Jestem małą wydmą, młodą, o gładkim jeszcze piasku.
Spłodził mnie Wiatr rozpędzając inne, stare diuny, by zrobić miejsce mojej rodzącej matce - Pustyni.
Rodzice i rodzeństwo karmią mnie smakowitymi cząstkami karawan,
lecz ja zdaję się nie dostrzegać ich wykwintnego smaku.
Zasmakowałam jednak właśnie w niesionych jedną z karawan korzennych przyprawach i ziołach.
Podążam więc jej zapachem i jej śladami. staję się nimi. Czuję ślady wielbłądów na mojej powierzchni.
Lecz oto gubię ów ślad. Podążam na oślep tam, skąd - jak mi się wydaje - przyszła karawana.
Dochodzę do innej, nieznanej mi dotąd, niebiesko-zielonej Pustyni
- rodzicielki huczących gwałtownych wydm bielących się grzbietami.
Pustyni, dla której mój ojciec Wiatr opuszcza wciąż mą matkę.
Podchodzę bliżej, gdyż czuję, iż stąd pochodzą korzenie i zioła,
które mi tak smaczne lecz niebieska oto Pustynia przenika swym miałkim piaskiem mój i porywa go dla swych dzieci.
Patrzę, to przybywa mój ojciec Wiatr i mówi do mnie:
-- Słyszałem od twej matki, że szukasz ziół i korzeni, które przyniosła ci karawana?
-- Tak! To prawda --wołam-- szukam ich i proszę cię ojcze o pomoc...
Czy wiesz, gdzie je znajdę? Dokąd mam iść?
Czy to na tej zielonej Pustyni znajdę je?
-- Wiem, gdzie jest to, czego szukasz.
Jest za tym zielonym przestworzem, które nazywasz pustynią - za Morzem.
Ale nie zdołasz go przekroczyć.
Twój drobny piasek rozpłynie się w jego bezkresnych wodach.
-- Morze... Woda... cóż za tajemnicze słowa. Lecz ty ojcze unosisz się nad tą Pustynia...
-- Owszem. Mogę ci pomóc jeśli puścisz ziemię i dasz mi się ponieść.
-- Zabierz mnie ponad tą Pustynię Morze!
Daję się ponieść memu ojcu i wznoszę się swymi piaskami wysoko jak nigdy dotąd lekka,
rozpostarta po Niebie.
Lecz nieprzyjazne Morze zmawia się z Niebem by spadło Deszczem.
Moja piaskowa skóra robi się coraz cięższa od kropel Nieba
i coraz trudniej utrzymać mi się na szklisto-wietrznych łuskach mojego ojca.
Puściwszy się spadam do Morza.
Lecz tam czuję się znów lekka, swobodna całym swym piaskiem, niczym na Niebie mój ojciec Wiatr.

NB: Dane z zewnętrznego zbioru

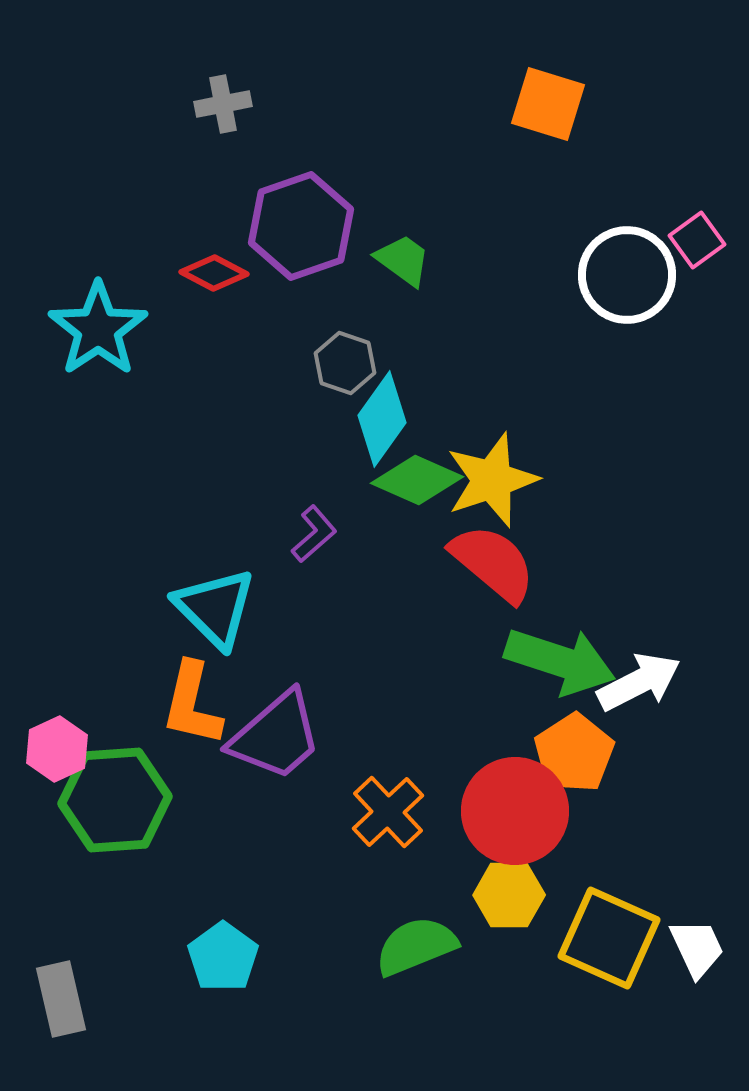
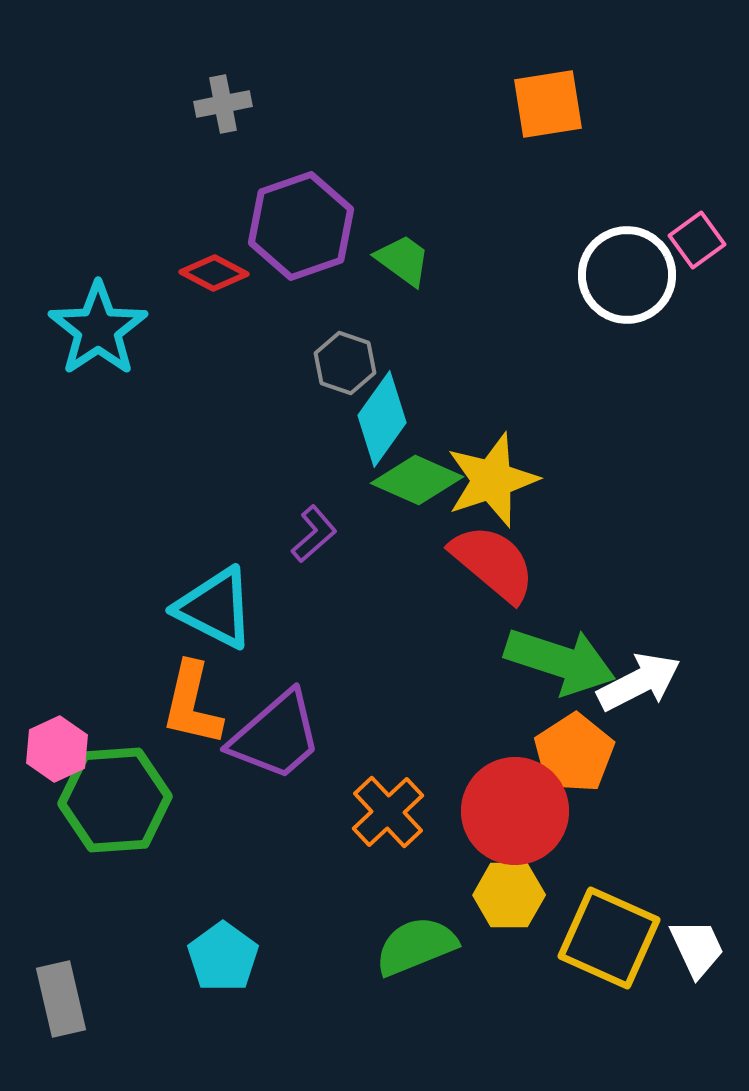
orange square: rotated 26 degrees counterclockwise
cyan triangle: rotated 18 degrees counterclockwise
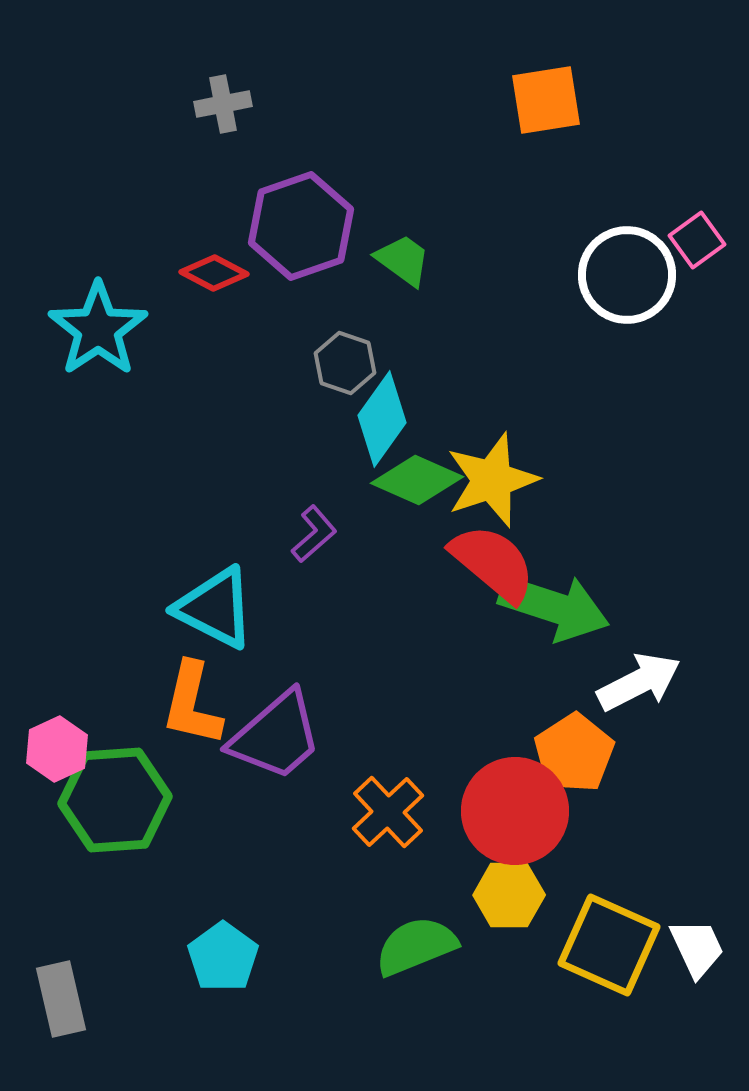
orange square: moved 2 px left, 4 px up
green arrow: moved 6 px left, 54 px up
yellow square: moved 7 px down
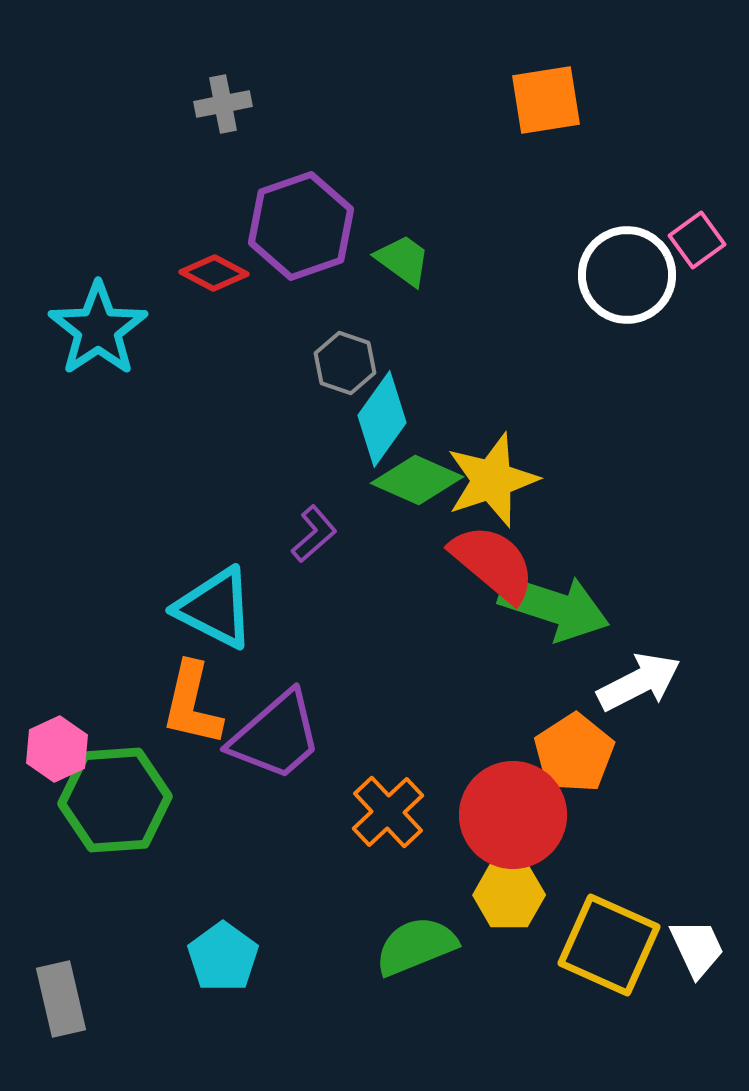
red circle: moved 2 px left, 4 px down
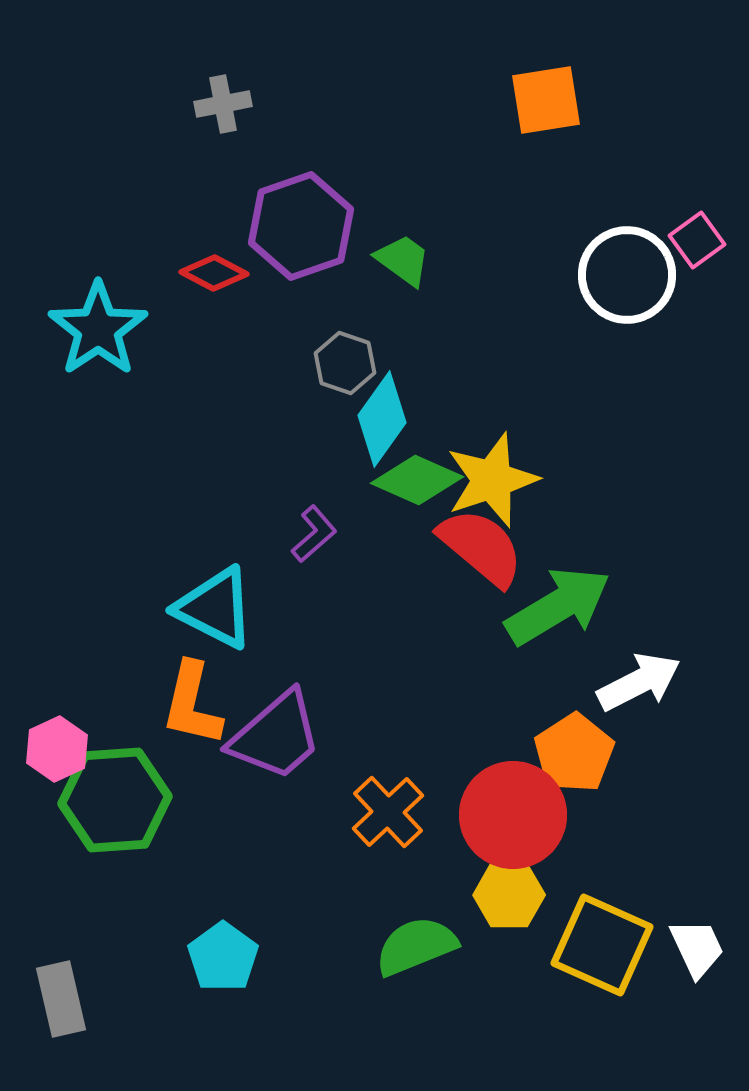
red semicircle: moved 12 px left, 16 px up
green arrow: moved 4 px right, 1 px up; rotated 49 degrees counterclockwise
yellow square: moved 7 px left
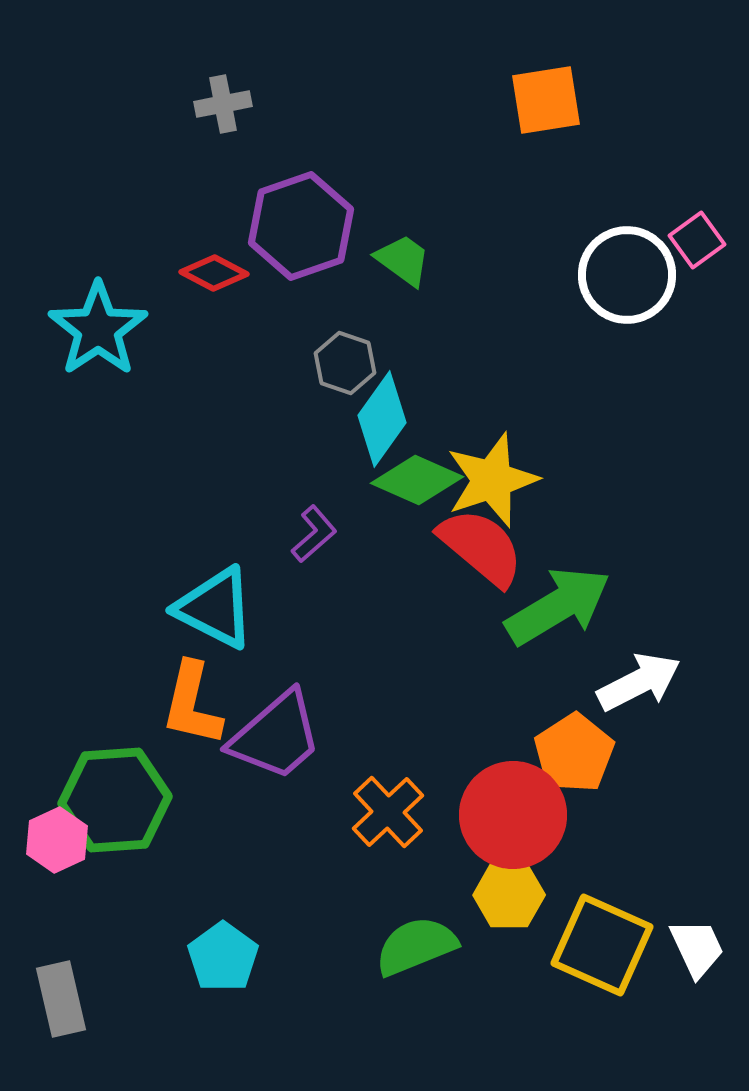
pink hexagon: moved 91 px down
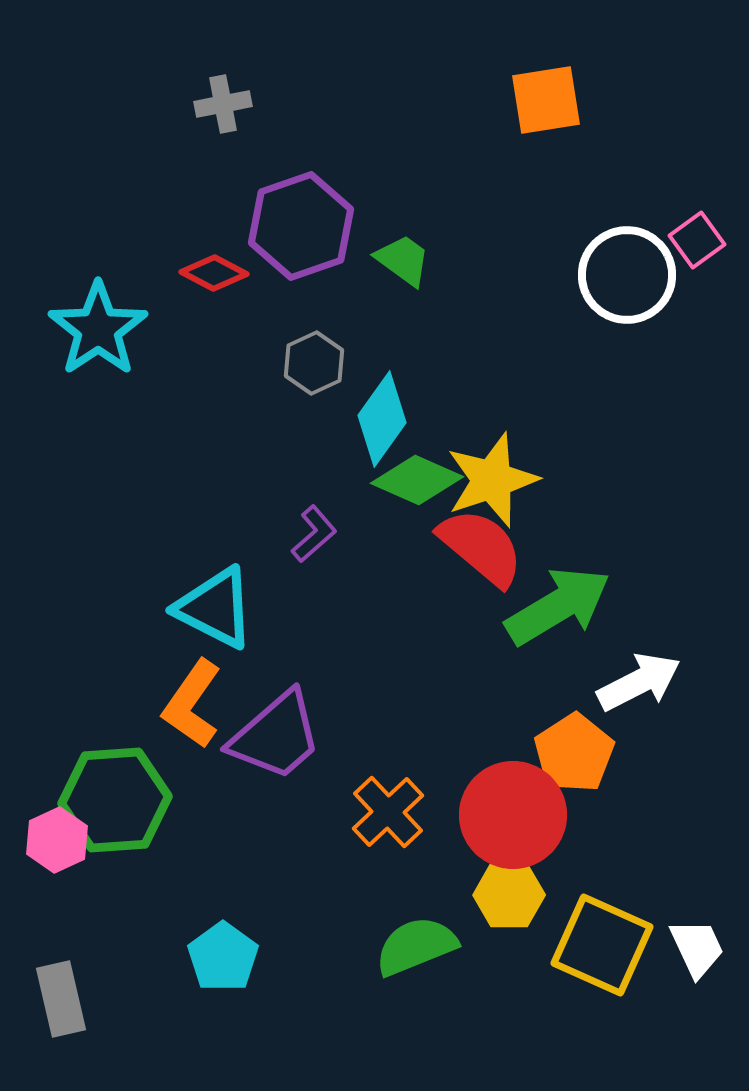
gray hexagon: moved 31 px left; rotated 16 degrees clockwise
orange L-shape: rotated 22 degrees clockwise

Ale opadam coraz niżej i niżej. Coraz ciemniej.
Staję się coraz twardsza i coraz delikatniejsza.
I oto opadam całunem mojego piasku na spoczywający cicho na dnie kształt.
Opadam na Okręt, tuląc go do snu, przykrywszy lekką kołdrą. Zasypiamy razem.
A statek wyładowany jest ziołami i przyprawami korzennymi.